Posted by:Dan Darling

#7  What's Khaddam saying? He's been awful quiet as of late from his perch in France.

Surely he's got to know something...
Posted by: Danking70   2006-02-04 18:28  

#6  There are only so many places to hide them now that they are in Syria. Jordan? Not a chance. Turkey? Ditto. Iraq again? Nope, too many 'merkans. Israel? Oh, that would be fun.

Lebanon? Maybe before but I doubt it now.

So Pencilneck has a real problem with hiding the stuff (if he has it, of course). He might try destroying it, but that requires some technology and expertise. Are the Syrians up to that? Maybe. Maybe not.
Posted by: Steve White   2006-02-04 18:06  

#5  IF there were WMD and they were moved to Syria, I'm not entirely optimistic they are still there to be found. We'll see ....
Posted by: lotp   2006-02-04 17:18  

#4  Nice to see that we're finally translating and reading the millions of documents collected from Iraq.

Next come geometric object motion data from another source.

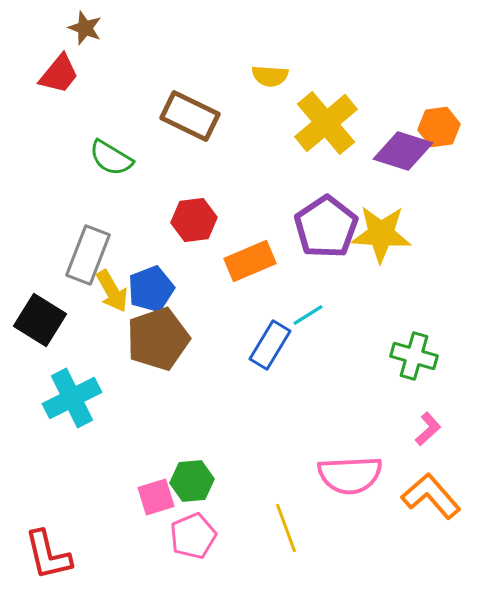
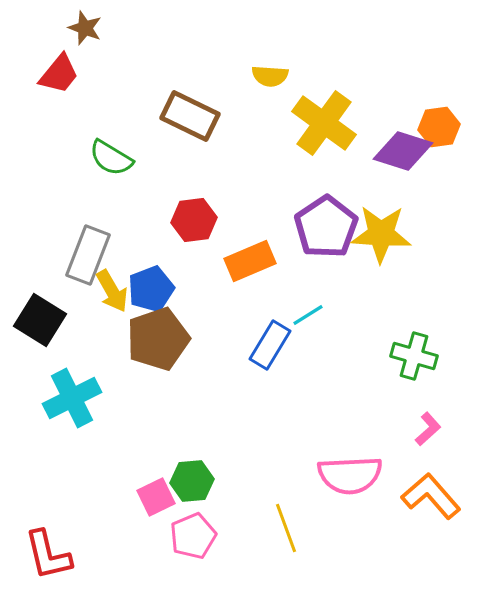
yellow cross: moved 2 px left; rotated 14 degrees counterclockwise
pink square: rotated 9 degrees counterclockwise
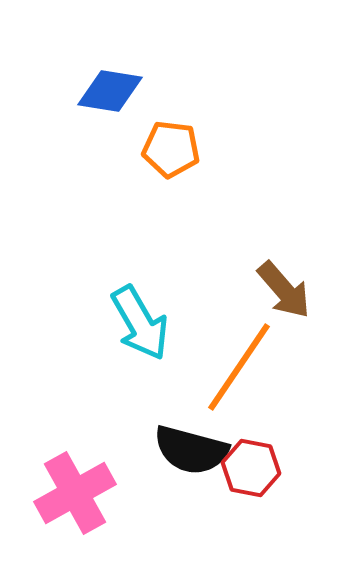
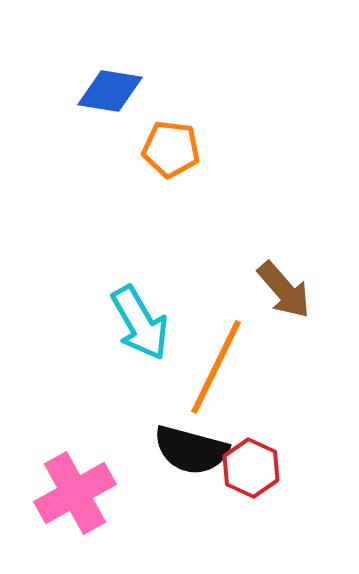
orange line: moved 23 px left; rotated 8 degrees counterclockwise
red hexagon: rotated 14 degrees clockwise
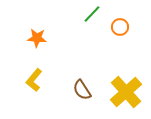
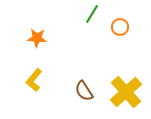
green line: rotated 12 degrees counterclockwise
brown semicircle: moved 2 px right, 1 px down
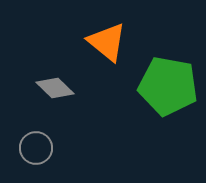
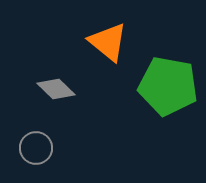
orange triangle: moved 1 px right
gray diamond: moved 1 px right, 1 px down
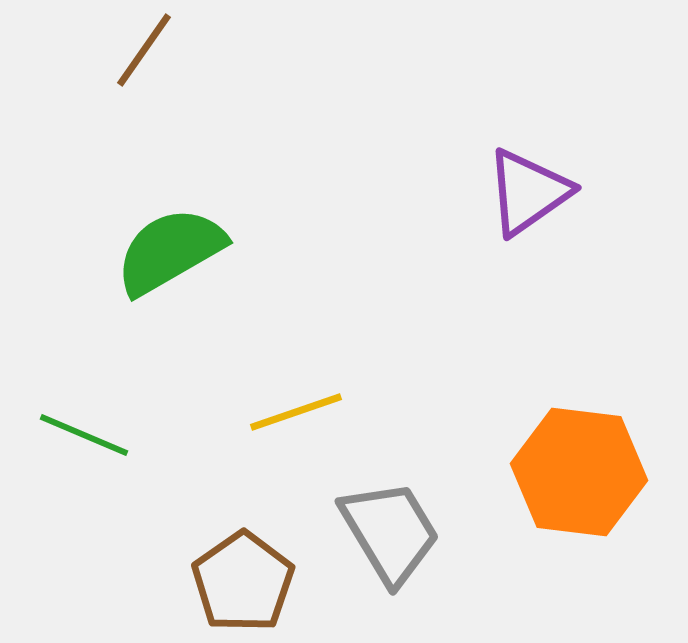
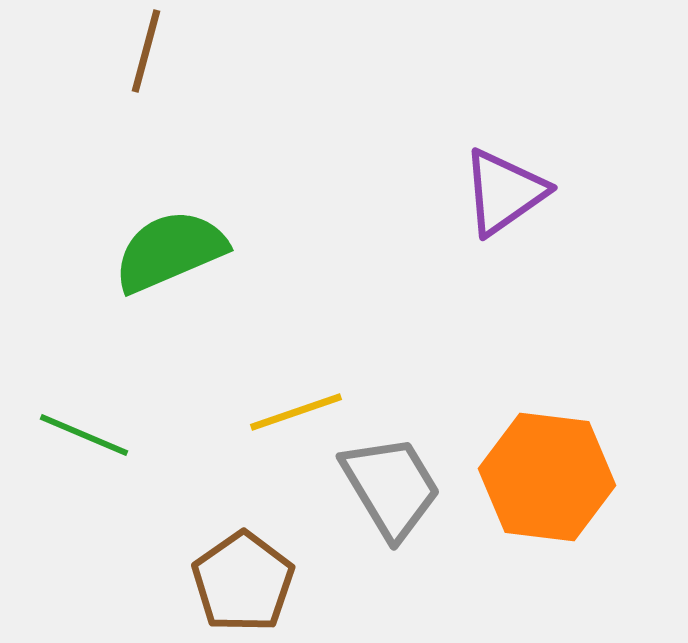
brown line: moved 2 px right, 1 px down; rotated 20 degrees counterclockwise
purple triangle: moved 24 px left
green semicircle: rotated 7 degrees clockwise
orange hexagon: moved 32 px left, 5 px down
gray trapezoid: moved 1 px right, 45 px up
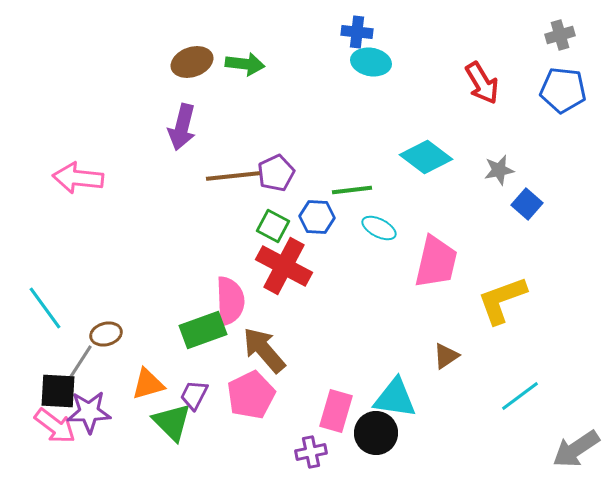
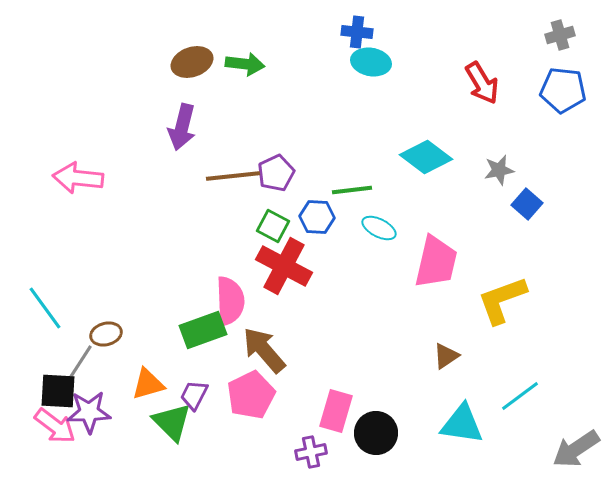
cyan triangle at (395, 398): moved 67 px right, 26 px down
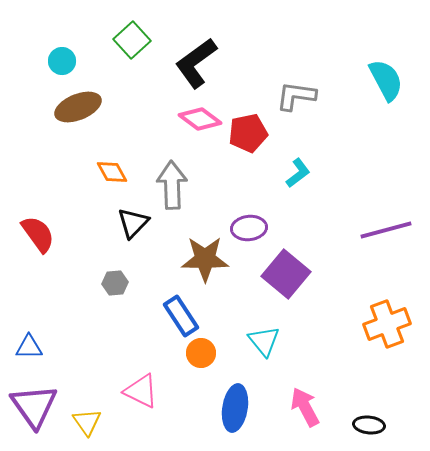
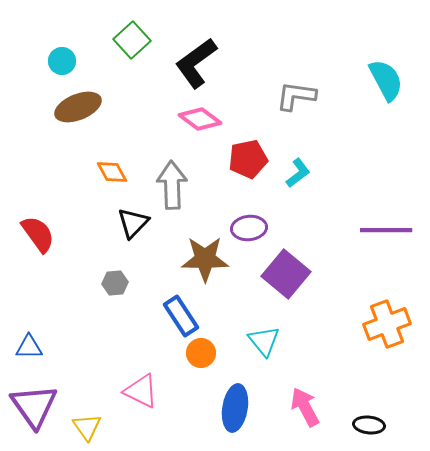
red pentagon: moved 26 px down
purple line: rotated 15 degrees clockwise
yellow triangle: moved 5 px down
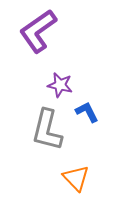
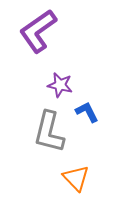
gray L-shape: moved 2 px right, 2 px down
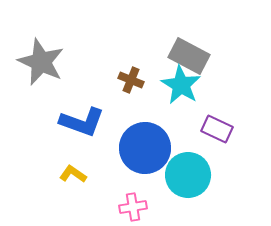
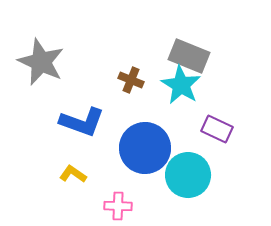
gray rectangle: rotated 6 degrees counterclockwise
pink cross: moved 15 px left, 1 px up; rotated 12 degrees clockwise
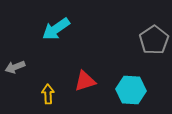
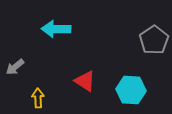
cyan arrow: rotated 36 degrees clockwise
gray arrow: rotated 18 degrees counterclockwise
red triangle: rotated 50 degrees clockwise
yellow arrow: moved 10 px left, 4 px down
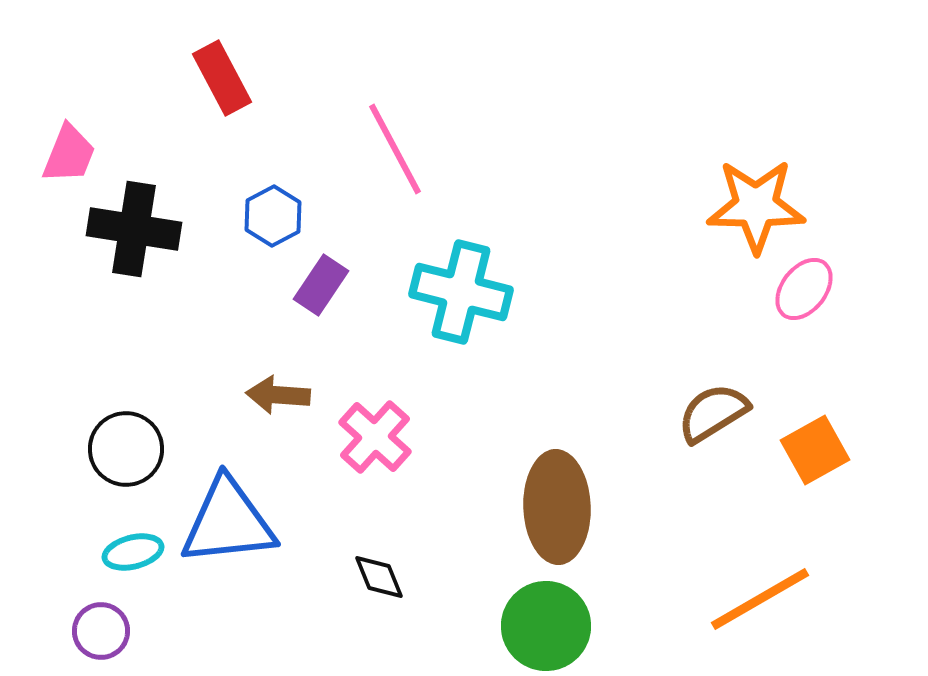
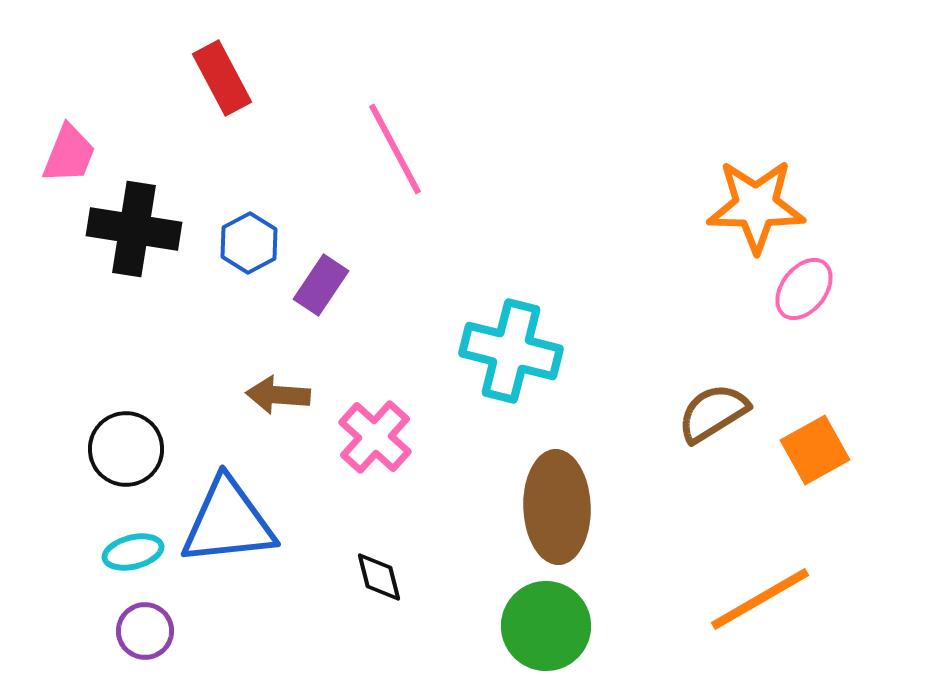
blue hexagon: moved 24 px left, 27 px down
cyan cross: moved 50 px right, 59 px down
black diamond: rotated 8 degrees clockwise
purple circle: moved 44 px right
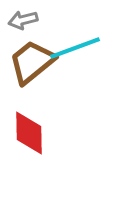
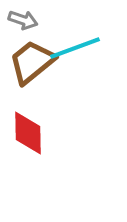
gray arrow: rotated 148 degrees counterclockwise
red diamond: moved 1 px left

Posted by: Danking70   2006-02-04 17:04  

#3  part of Baby Assad's exile negotiations, perhaps?
Posted by: Frank G   2006-02-04 14:40  

#2  Debka called this first and I still think they will be proved right.
Posted by: phil_b   2006-02-04 08:06  

#1  "This was one line of attack the president's critics took shortly after the war. Writing on May 21, 2003, in Canada's Globe and Mail, Susan Rice, a former assistant secretary of state under President Clinton who would go on to become a foreign policy adviser to Howard Dean during the 2004 election season, raised the prospect of Saddam's missing weapons in terms similar to Mr. Feith. "The richest treasure trove of dangerous WMD material since the collapse of the Soviet Union is on the loose and perhaps far easier for al-Qaeda and other terrorists to acquire than it was under the control of their ideological adversary, Saddam Hussein," she wrote."

Same old damned if you do, damned if you don't situation with the left. They were the ones clammoring for Bush to go to the UN, a process that took months and gave Saddam the time needed to sprit his WMD stocks to Syria. So, gee, what a surprise that we didn't find much of anything (and of course what we did find was dismissed out of hand).

But I do think that the argument is specious and will be seen that way if this invesitigation, hopefully based on some of the thousands of documents we've uncovered since the invasion, determines that the WMD's existed and were moved.

Busha was right about WMD's, he was delayed by the left and the Euro's (yeah, yeah, same thing) and they are sitting Syria.